"Ah.. why can't we all work on this spec together, in a more efficient manner?" Right now, we're going through some DTD.. options are 1) we gather and discuss the whole spec, 2) 1 person write, distribute, others comment, person consolidate and repeat until done.

Option 1 is going to be a slow baking cake with nobody doing anything constructive for a few days. Option 2 is too slow an iterative process, and more importantly, with nothing usable in the mean-time.

What I want, is multiple, simultaneous editing of a document. We can ICQ each other in real time, keystroke by keystroke.. why can't that asynchronous-ness come into word processing? But there's Whiteboard, and etc! They're too cumbersome.. Are you asking for (another) lightweight editor? But what about my non-text files like .doc, .xls, ... I really don't want to not use my MS Word!

The usefulness must show itself seamlessly. There cannot be an overhaul of applications that existing users are already using. The process of doing must be exactly the same as before this-new-thing was introduced. Minimum disruption = maximum adoption potential. That's why the solution cannot be yet-another-editor. It must be a mechanism.

P2P is chosen not because P2P is a buzz word, but because minimum disruption means no server to setup. No spare machine required. No disruptions....

Mary double-clicks The-New-Thing installer. "Install successful" screen appears and she dismisses it by clicking "Ok". Nothing else happens. And she proceed with her daily tasks..

She opens the company's network folder and double click on the "Company New Benefits Policy - Need Feedback - Pls Edit.doc".

The-New-Thing creates a hidden file, perhaps with ".edit." + filename format. This little file holds the information of the first editor, Mary. If it helps, you can think of it as a BitTorrent seed.

She reads and scrolls down.. "dinner allowance $10.., nothing to do with me.." she continues scrolling and something catches her attention. "maternity leave - 2 weeks paid, optional 1 week unpaid? Wha the!" and she edits that line to now read "maternity leave - 6 weeks paid" and lets out a sigh of relief.

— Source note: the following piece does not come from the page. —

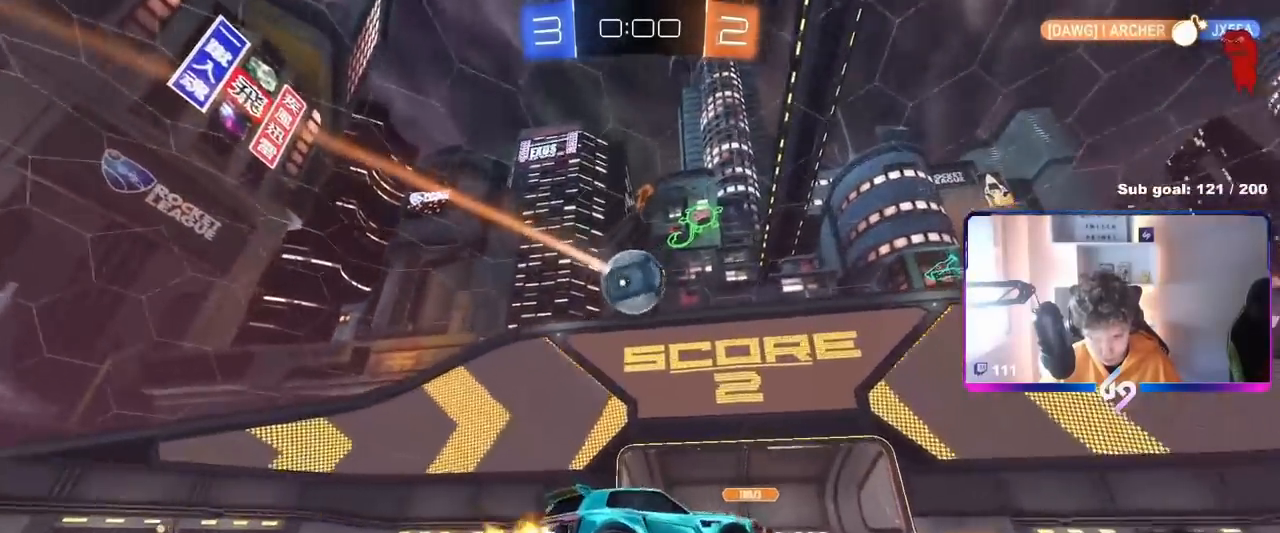
{"keys": [], "mouse": [], "mouse_move": "still", "events": [[16, "d", "down"], [16, "s", "down"], [200, "d", "up"], [200, "s", "up"]]}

A little message appears sneakily from below, "JOHN-IBM ThinkPad opens Company New Benefits Policy - Need Feedback - Pls Edit.doc". Hm, what's that? As it seem harmless, she ignores it.
"JOHN-IBM ThinkPad" is the other peer's PC name, or any kind of identification means. The other machine has just opened the same file, detecting the hidden file, has started to communicate with Mary's The-New-Thing - BitTorrent-style.
How does The-New-Thing workaround applications (like MS Word) features to make second editor "Read-Only"? Perhaps a sleight-of-hand to make them only edit a copy-of. Other non-The-New-Thing users will still hit the "Read-Only" constraint, but fellow users can edit freely.


Nothing else to feedback on, she scrolls up.. and notice something else has changed, "dinner allowance $".. "$2".. "$20". Its changing! But Mary didn't type anything?! The cursor changing the words isn't Mary's - It has a life of its own.. and carries a translucent tooltip-like tag that says "JOHN-IBM ThinkPad". Surreal!
For each peer, there a cursor representation. These peer-cursors does not affect the scrolling or current text position of Mary. She page-up, scrolls down as per she normall does. The peer-cursors are only an illusion painted by The-New-Thing.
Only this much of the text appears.